A Skeletal Embrace | Flash Fiction



The skeletal arms of the night embrace me, withholding sleep from my restless mind. The neon glow of my watch glares at me, like a coldblooded laugh.

1:23

Its display snaps off again. On my back I gaze up at the black ceiling. It looks like the inside of a beast’s belly. The juices eat away, eat up my mind. I call the beast by name, “Hello, despair. Do I taste good to you?” I grin at my own dark humor. The night just stares back at me, unimpressed. I shift my head. My stiffening hair crackles, my damp pillow squishes. Inside, my wide awake heart begins a quivering beat.

1, the matching gravestones in the cemetery; a life lived and died together. Check my watch again; 1:25. Another beat, like a ticking bomb inside.

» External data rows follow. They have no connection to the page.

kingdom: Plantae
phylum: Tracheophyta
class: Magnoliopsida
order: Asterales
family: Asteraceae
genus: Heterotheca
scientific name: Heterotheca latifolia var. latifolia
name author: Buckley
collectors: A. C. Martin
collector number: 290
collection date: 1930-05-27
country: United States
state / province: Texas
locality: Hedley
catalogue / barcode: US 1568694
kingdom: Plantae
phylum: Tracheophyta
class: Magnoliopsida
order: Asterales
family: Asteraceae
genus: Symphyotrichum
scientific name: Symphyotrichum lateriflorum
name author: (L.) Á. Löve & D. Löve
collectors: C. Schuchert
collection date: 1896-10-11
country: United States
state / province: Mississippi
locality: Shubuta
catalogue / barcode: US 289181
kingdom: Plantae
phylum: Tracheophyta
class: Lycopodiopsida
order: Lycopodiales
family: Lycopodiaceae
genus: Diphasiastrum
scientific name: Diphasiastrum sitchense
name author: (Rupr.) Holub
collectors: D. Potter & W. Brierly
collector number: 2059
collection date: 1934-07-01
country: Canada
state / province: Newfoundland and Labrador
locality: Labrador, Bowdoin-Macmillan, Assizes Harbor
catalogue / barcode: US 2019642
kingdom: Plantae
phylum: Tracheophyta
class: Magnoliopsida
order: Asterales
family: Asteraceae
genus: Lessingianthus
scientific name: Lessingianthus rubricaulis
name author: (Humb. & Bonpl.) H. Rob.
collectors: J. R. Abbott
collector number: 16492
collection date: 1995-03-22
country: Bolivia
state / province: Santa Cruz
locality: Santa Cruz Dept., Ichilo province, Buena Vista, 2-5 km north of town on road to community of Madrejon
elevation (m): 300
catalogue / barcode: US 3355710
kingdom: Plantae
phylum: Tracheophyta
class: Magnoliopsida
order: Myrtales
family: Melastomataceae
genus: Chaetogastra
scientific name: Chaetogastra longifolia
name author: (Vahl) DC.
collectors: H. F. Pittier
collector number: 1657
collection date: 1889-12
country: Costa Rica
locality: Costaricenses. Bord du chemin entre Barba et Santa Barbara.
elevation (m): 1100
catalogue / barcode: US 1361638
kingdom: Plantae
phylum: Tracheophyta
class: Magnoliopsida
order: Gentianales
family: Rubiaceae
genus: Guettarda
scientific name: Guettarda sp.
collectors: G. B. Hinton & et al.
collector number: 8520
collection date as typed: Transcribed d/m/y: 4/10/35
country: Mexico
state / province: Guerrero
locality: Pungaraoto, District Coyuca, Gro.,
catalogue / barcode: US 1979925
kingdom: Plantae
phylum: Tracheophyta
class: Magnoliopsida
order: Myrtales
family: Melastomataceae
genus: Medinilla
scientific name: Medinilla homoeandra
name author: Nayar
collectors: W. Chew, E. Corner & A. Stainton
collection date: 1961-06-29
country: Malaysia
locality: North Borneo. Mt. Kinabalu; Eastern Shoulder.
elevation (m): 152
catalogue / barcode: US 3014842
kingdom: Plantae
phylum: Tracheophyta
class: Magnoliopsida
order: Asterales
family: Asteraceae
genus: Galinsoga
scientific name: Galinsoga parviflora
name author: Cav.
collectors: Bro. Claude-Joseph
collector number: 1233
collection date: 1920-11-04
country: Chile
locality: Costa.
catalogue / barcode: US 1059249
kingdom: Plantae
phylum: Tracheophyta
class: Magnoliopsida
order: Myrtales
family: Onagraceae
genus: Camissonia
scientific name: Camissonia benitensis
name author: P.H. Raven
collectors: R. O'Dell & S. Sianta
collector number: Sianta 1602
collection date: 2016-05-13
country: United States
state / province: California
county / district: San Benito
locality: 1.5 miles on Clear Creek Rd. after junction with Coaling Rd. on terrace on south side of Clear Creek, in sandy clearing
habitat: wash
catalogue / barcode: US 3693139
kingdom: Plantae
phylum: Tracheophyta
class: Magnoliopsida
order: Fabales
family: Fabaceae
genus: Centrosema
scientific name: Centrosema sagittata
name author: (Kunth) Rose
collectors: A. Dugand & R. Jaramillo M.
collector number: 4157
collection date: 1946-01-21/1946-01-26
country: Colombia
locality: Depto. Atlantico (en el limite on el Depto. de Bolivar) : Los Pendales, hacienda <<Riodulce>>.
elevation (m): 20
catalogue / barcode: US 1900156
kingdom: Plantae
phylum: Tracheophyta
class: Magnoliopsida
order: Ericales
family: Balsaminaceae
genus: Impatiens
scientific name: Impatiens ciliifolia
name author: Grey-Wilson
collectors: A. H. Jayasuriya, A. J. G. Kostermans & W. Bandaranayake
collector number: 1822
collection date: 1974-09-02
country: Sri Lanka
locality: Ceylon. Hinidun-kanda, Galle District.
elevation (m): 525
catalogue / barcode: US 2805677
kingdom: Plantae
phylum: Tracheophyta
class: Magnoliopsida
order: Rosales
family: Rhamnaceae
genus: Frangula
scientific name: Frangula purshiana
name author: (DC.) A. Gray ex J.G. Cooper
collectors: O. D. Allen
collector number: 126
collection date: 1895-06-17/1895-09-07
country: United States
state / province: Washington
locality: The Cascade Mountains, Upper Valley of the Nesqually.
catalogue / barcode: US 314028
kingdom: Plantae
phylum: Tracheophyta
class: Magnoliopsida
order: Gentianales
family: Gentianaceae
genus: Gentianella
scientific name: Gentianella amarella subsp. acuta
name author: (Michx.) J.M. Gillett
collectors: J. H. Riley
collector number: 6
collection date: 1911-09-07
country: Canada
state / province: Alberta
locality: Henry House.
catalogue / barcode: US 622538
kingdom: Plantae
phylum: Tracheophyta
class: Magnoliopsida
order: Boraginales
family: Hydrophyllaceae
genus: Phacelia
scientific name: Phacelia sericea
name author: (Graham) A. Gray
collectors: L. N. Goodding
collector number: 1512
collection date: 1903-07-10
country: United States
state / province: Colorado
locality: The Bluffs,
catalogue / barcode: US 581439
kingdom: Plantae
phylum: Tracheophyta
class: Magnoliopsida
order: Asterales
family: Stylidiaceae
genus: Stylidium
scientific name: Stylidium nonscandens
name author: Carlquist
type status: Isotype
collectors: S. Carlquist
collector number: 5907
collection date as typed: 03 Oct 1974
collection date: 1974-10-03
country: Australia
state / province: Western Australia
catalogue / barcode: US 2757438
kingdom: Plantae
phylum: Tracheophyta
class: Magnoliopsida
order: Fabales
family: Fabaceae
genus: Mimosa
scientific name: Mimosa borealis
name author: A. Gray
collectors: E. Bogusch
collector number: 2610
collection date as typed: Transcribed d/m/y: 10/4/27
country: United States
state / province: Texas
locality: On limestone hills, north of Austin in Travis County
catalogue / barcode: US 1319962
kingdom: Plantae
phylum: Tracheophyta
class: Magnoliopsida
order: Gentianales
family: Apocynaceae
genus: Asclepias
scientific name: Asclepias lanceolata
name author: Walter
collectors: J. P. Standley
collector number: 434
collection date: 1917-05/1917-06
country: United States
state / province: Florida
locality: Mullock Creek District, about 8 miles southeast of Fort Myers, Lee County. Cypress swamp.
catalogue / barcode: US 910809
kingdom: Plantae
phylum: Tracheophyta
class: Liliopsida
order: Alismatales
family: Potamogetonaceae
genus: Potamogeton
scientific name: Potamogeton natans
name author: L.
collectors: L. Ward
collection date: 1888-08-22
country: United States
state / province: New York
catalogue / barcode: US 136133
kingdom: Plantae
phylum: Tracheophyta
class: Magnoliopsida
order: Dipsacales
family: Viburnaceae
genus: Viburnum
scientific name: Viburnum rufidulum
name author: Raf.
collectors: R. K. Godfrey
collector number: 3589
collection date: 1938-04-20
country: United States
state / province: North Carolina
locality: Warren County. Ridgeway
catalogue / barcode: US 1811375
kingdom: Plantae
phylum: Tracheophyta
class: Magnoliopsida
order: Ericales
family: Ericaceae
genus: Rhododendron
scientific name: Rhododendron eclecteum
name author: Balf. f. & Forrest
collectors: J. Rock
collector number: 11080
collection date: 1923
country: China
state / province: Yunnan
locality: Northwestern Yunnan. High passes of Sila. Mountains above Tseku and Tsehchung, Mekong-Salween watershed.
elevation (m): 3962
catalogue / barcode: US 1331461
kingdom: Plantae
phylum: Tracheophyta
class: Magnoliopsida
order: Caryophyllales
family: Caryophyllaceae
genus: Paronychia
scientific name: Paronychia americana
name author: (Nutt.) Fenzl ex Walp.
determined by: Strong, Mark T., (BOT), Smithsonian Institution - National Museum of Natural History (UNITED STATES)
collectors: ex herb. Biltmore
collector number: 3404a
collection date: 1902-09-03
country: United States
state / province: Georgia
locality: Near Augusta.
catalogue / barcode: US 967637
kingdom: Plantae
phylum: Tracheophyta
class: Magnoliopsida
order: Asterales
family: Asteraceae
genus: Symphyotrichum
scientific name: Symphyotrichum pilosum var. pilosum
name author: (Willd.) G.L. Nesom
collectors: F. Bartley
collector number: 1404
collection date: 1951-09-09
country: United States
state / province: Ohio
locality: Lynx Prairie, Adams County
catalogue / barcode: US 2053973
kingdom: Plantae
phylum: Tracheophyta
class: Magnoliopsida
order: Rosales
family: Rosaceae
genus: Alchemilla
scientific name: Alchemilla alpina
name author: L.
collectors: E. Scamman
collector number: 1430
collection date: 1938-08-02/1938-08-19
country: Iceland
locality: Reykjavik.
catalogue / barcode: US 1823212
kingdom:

2, the unanswered texts. My chest is burning, I’ve forgotten how to breathe. Lungs heave ragged. A giant must be sitting on my chest. My aching eyes strain, but nothing is visible in the inky blackness.

3, his eyes, looking away. An itch on the inside begins to spread, like my skin is a shell that must burst. I writhe, trying to escape the disgustion of me.

4, whispers behind hands, scornful, triumphant glances. Hot rain burns down my face. Perhaps there is a storm, is that why it’s so dark in here? Two persistent streams broil out my eyes. I can feel Despair’s juices inside my soul. My chest heaves to gasp under the weight of the sitting giant. I look at my watch again; 1:29. Like a condemning judge, my heart pounds the final beat.

5, he will NEVER love you.

I hear a wailing. Outside, there must be an ambulance passing by. But no, the sound stays; it grows. It proceeds from my own bed. Suddenly I am aware of a knife in my chest. It plunges deep into my heart, and I watch with a pathetic horror as the invisible night hand twists it for good measure.

Poor me. No wonder it’s crying so hard; its heart is being ripped from its chest.

I feel a deadness pervade my being, like lead on the eyes and ice in the heart. The tears stop flowing. The gasps stop ripping. Out of the stillness a poisoned flower blossoms in my soul. It pulls my eyebrows down in a dangerous apathy of anger. “What does it matter?” I ask the mocking darkness, voice as hard as the blade in my chest.

Out in the hallway the old grandfather clock rings as if in response.

Bong!

Bong!

Bong!

Bong!

Bong!

That was it, of course! I rub my bleary eyes and check my watch again. It is not 1, but 5.

“It’s almost morning.” I whisper for myself and all the demons to hear.

In the darkness of my room, a faint glimmer begins to grow at the window. This is what matters! The night will always come to an end, each dawn brings a new day and in each day there will be enough strength to carry on. Who knows what might come?

Into the silent darkness, a startling sound penetrates. It warms the air and sends all the monsters fleeing; my wounded heart laughs.